Novavax leaned hard into the traditional design in its pitch to the FDA. Now that we’re more than two years into the pandemic and mRNA vaccines are readily available in the US, most people who want to get vaccinated have already gotten their shots. This raises a key question of what role Novavax’s vaccine has left to play and how it warrants “emergency use” authorization given the availability of other vaccines.
The company firmly aimed its traditional shots at vaccine holdouts, which the CDC estimates to number around 27 million. They may be wary of the more innovative mRNA vaccines but could finally be swayed to get vaccinated if offered an alternative that is perceived as more conventional, Novavax argued.
“Millions of Americans today are still unvaccinated,” said Greg Poland, director of the Mayo Vaccine Research Group, who spoke on behalf of the Novavax vaccine at yesterday’s meeting. “For those individuals who are not fully vaccinated and are waiting for another option, having a vaccine platform that multiple stakeholders—including regulators, physicians, and the public—are familiar with can help mitigate some of the challenges we’re facing today.”

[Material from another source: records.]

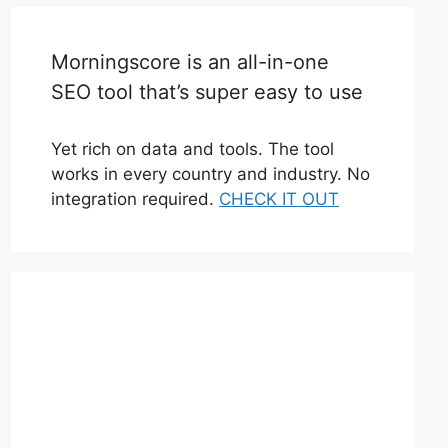
Morningscore is an all-in-one
SEO tool that’s super easy to use
Yet rich on data and tools. The tool
works in every country and industry. No
integration required.
CHECK IT OUT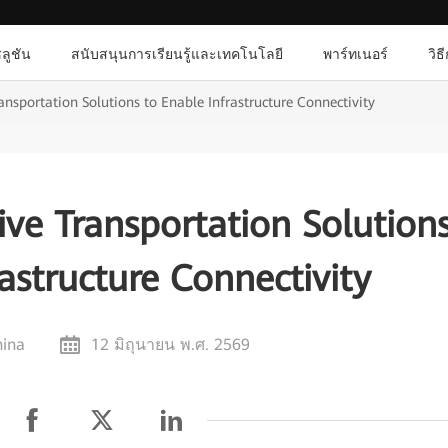
ลูชัน
สนับสนุนการเรียนรู้และเทคโนโลยี
พาร์ทเนอร์
วิธ
nsportation Solutions to Enable Infrastructure Connectivity
ve Transportation Solution
astructure Connectivity
hina
12 มิถุนายน พ.ศ. 2569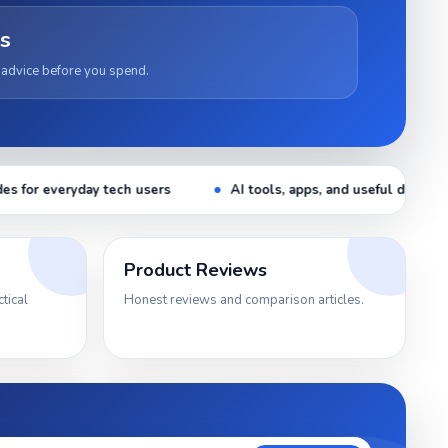
s
 advice before you spend.
AI tools, apps, and useful digital tips
Latest gaming setup g
Product Reviews
tical
Honest reviews and comparison articles.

Though some committee members were skeptical that another option would sway holdouts, top FDA vaccine regulator Peter Marks seemed to buy it. “We do have a problem with vaccine uptake that is very serious in the United States, and anything we can do to get people more comfortable to be able to accept these potentially life-saving medical products is something that we feel we are compelled to do,” Marks said. He also noted that some Americans aren’t able to get mRNA vaccines due to adverse reactions, thus the protein-based vaccine would be a welcome new option.
Efficacy, Variants, and Safety
Novavax’s vaccine had solid efficacy estimates in a clinical trial published in February in The New England Journal of Medicine. In the trial of more than 29,000 participants, the vaccine had an overall efficacy estimate of 90.4 percent against symptomatic Covid-19. Safety data for the vaccine suggests it’s generally safe and well tolerated, though there may be a link to rare cases of heart inflammation (myocarditis) seen with the mRNA vaccines.
That said, the trial was completed last year before Delta and Omicron (with all its subvariants) came along. It’s unclear how the vaccine’s efficacy will stand up to those newer variants.